— Work to be completed —
Gather every line of the data that contains the word "допомогою", treating uppercase and lowercase letters as distinct.

[Start of section]

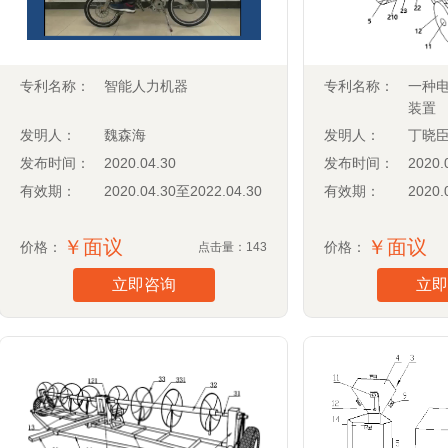
专利名称：
智能人力机器
专利名称：
一种
装置
发明人：
魏森海
发明人：
丁晓
发布时间：
2020.04.30
发布时间：
2020.
有效期：
2020.04.30至2022.04.30
有效期：
2020.
￥面议
￥面议
价格：
价格：
点击量：143
立即咨询
立即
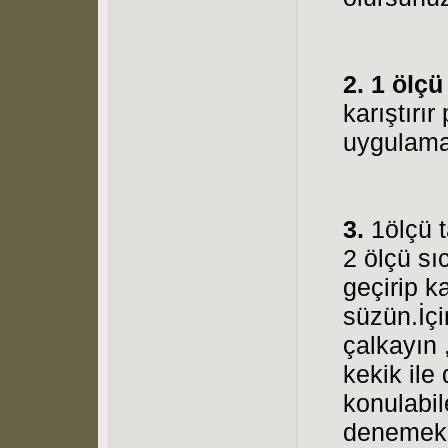
2. 1 ölçü
karıştırı
uygulama
3.
1ölçü t
2 ölçü sı
geçirip k
süzün.İçi
çalkayın 
kekik ile
konulabi
denemek 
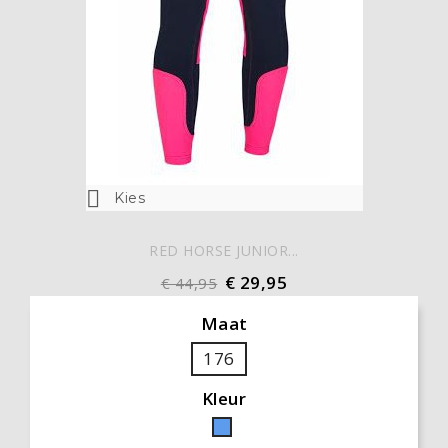

Kies
RED HORSE JUNIOR...
€ 29,95
€ 44,95
Maat
176
Kleur
Blauw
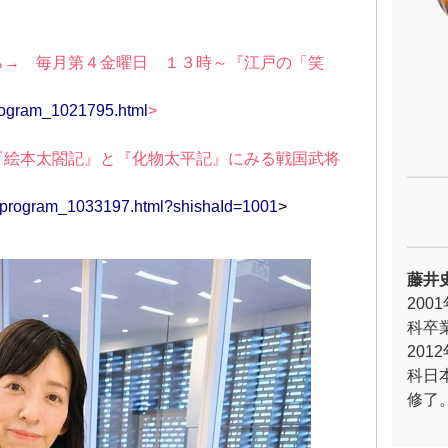
ら→ 毎月第４金曜日 １３時～『江戸の「笑
/program_1021795.html
>
『絵本太閤記』と『化物太平記』にみる戦国武将
ms/program_1033197.html?shishaId=1001
>
藤井
20
科卒
20
科日
修了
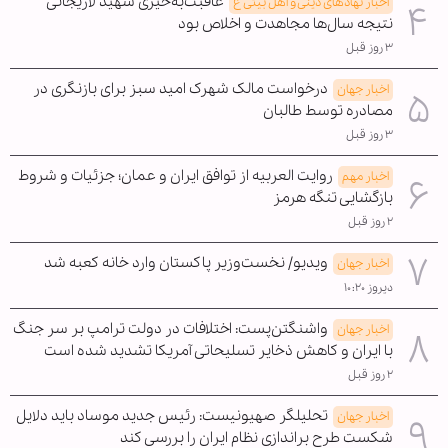
عاقبت‌به‌خیری شهید لاریجانی
اخبار نهادهای دینی و اهل بیتی ع
نتیجه سال‌ها مجاهدت و اخلاص بود
۳ روز قبل
درخواست مالک شهرک امید سبز برای بازنگری در
اخبار جهان
مصادره توسط طالبان
۳ روز قبل
روایت العربیه از توافق ایران و عمان؛ جزئیات و شروط
اخبار مهم
بازگشایی تنگه هرمز
۲ روز قبل
ویدیو/ نخست‌وزیر پاکستان وارد خانه کعبه شد
اخبار جهان
دیروز ۱۰:۲۰
واشنگتن‌پست: اختلافات در دولت ترامپ بر سر جنگ
اخبار جهان
با ایران و کاهش ذخایر تسلیحاتی آمریکا تشدید شده است
۲ روز قبل
تحلیلگر صهیونیست: رئیس جدید موساد باید دلایل
اخبار جهان
شکست طرح براندازی نظام ایران را بررسی کند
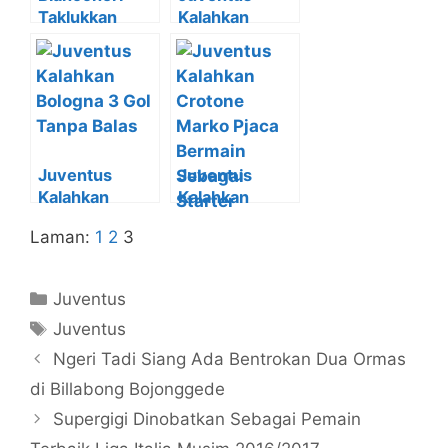
Taklukkan
Kalahkan
Sampdoria
Dinamo
Tiga Gol Tanpa
Zagreb 2 Gol
Balas
Tanpa Balas
Juventus
Juventus
Kalahkan
Kalahkan
Bologna 3 Gol
Crotone Marko
Laman:
1
2
3
Tanpa Balas
Pjaca Bermain
Sebagai
Starter
Kategori
Juventus
Tag
Juventus
Ngeri Tadi Siang Ada Bentrokan Dua Ormas
di Billabong Bojonggede
Supergigi Dinobatkan Sebagai Pemain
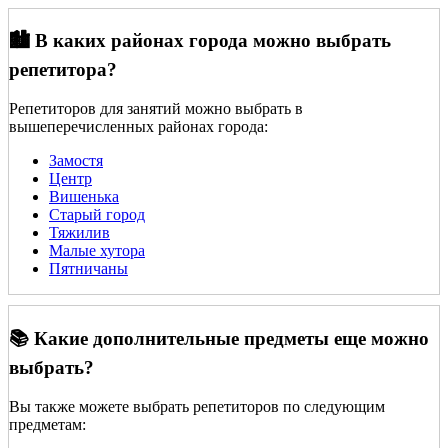
🏙️ В каких районах города можно выбрать
репетитора?
Репетиторов для занятий можно выбрать в
вышеперечисленных районах города:
Замостя
Центр
Вишенька
Старый город
Тяжилив
Малые хутора
Пятничаны
📚 Какие дополнительные предметы еще можно
выбрать?
Вы также можете выбрать репетиторов по следующим
предметам:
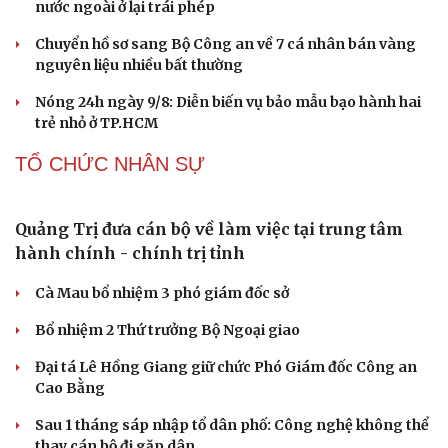
Văn hóa
Giải trí
Sân khấu - Điện ảnh
Nghệ sĩ
Văn học
Thời trang
Âm nhạc
Sao Việt
Tây Ninh cảnh báo bẫy "việc nhẹ lương cao" ở
Di sản
Campuchia
Làm rõ đối tượng gây tai nạn giao thông khiến một phụ
nữ tử vong rồi bỏ trốn
Khởi tố vợ chồng giám đốc công ty tổ chức cho người
nước ngoài ở lại trái phép
Chuyển hồ sơ sang Bộ Công an về 7 cá nhân bán vàng
nguyên liệu nhiều bất thường
Nóng 24h ngày 9/8: Diễn biến vụ bảo mẫu bạo hành hai
trẻ nhỏ ở TP.HCM
TỔ CHỨC NHÂN SỰ
Quảng Trị đưa cán bộ về làm việc tại trung tâm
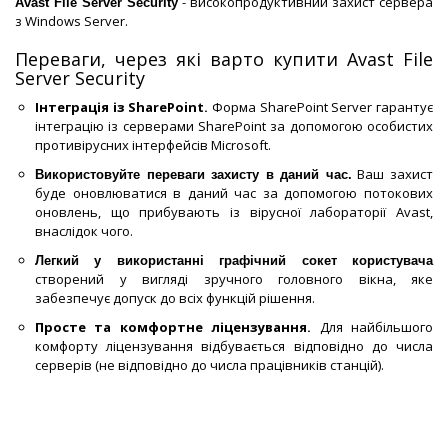
- високопродуктивний захист сервера
Avast File Server Security
з Windows Server.
Переваги, через які варто купити Avast File
Server Security
Інтеграція із SharePoint.
Форма SharePoint Server гарантує
інтеграцію із серверами SharePoint за допомогою особистих
противірусних інтерфейсів Microsoft.
Ваш захист
Використовуйте переваги захисту в даний час.
буде оновлюватися в даний час за допомогою потокових
оновлень, що прибувають із вірусної лабораторії Avast,
внаслідок чого.
Легкий у використанні графічний сокет користувача
створений у вигляді зручного головного вікна, яке
забезпечує допуск до всіх функцій рішення.
Просте та комфортне ліцензування.
Для найбільшого
комфорту ліцензування відбувається відповідно до числа
серверів (не відповідно до числа працівників станцій).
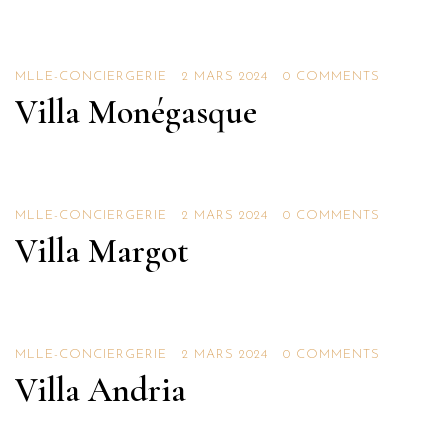
Villas
MLLE-CONCIERGERIE
2 MARS 2024
0 COMMENTS
Villa Monégasque
Villas
MLLE-CONCIERGERIE
2 MARS 2024
0 COMMENTS
Villa Margot
Villas
MLLE-CONCIERGERIE
2 MARS 2024
0 COMMENTS
Villa Andria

[End of section]

— Expected answer —
інтеграцію із серверами SharePoint за допомогою особистих
буде оновлюватися в даний час за допомогою потокових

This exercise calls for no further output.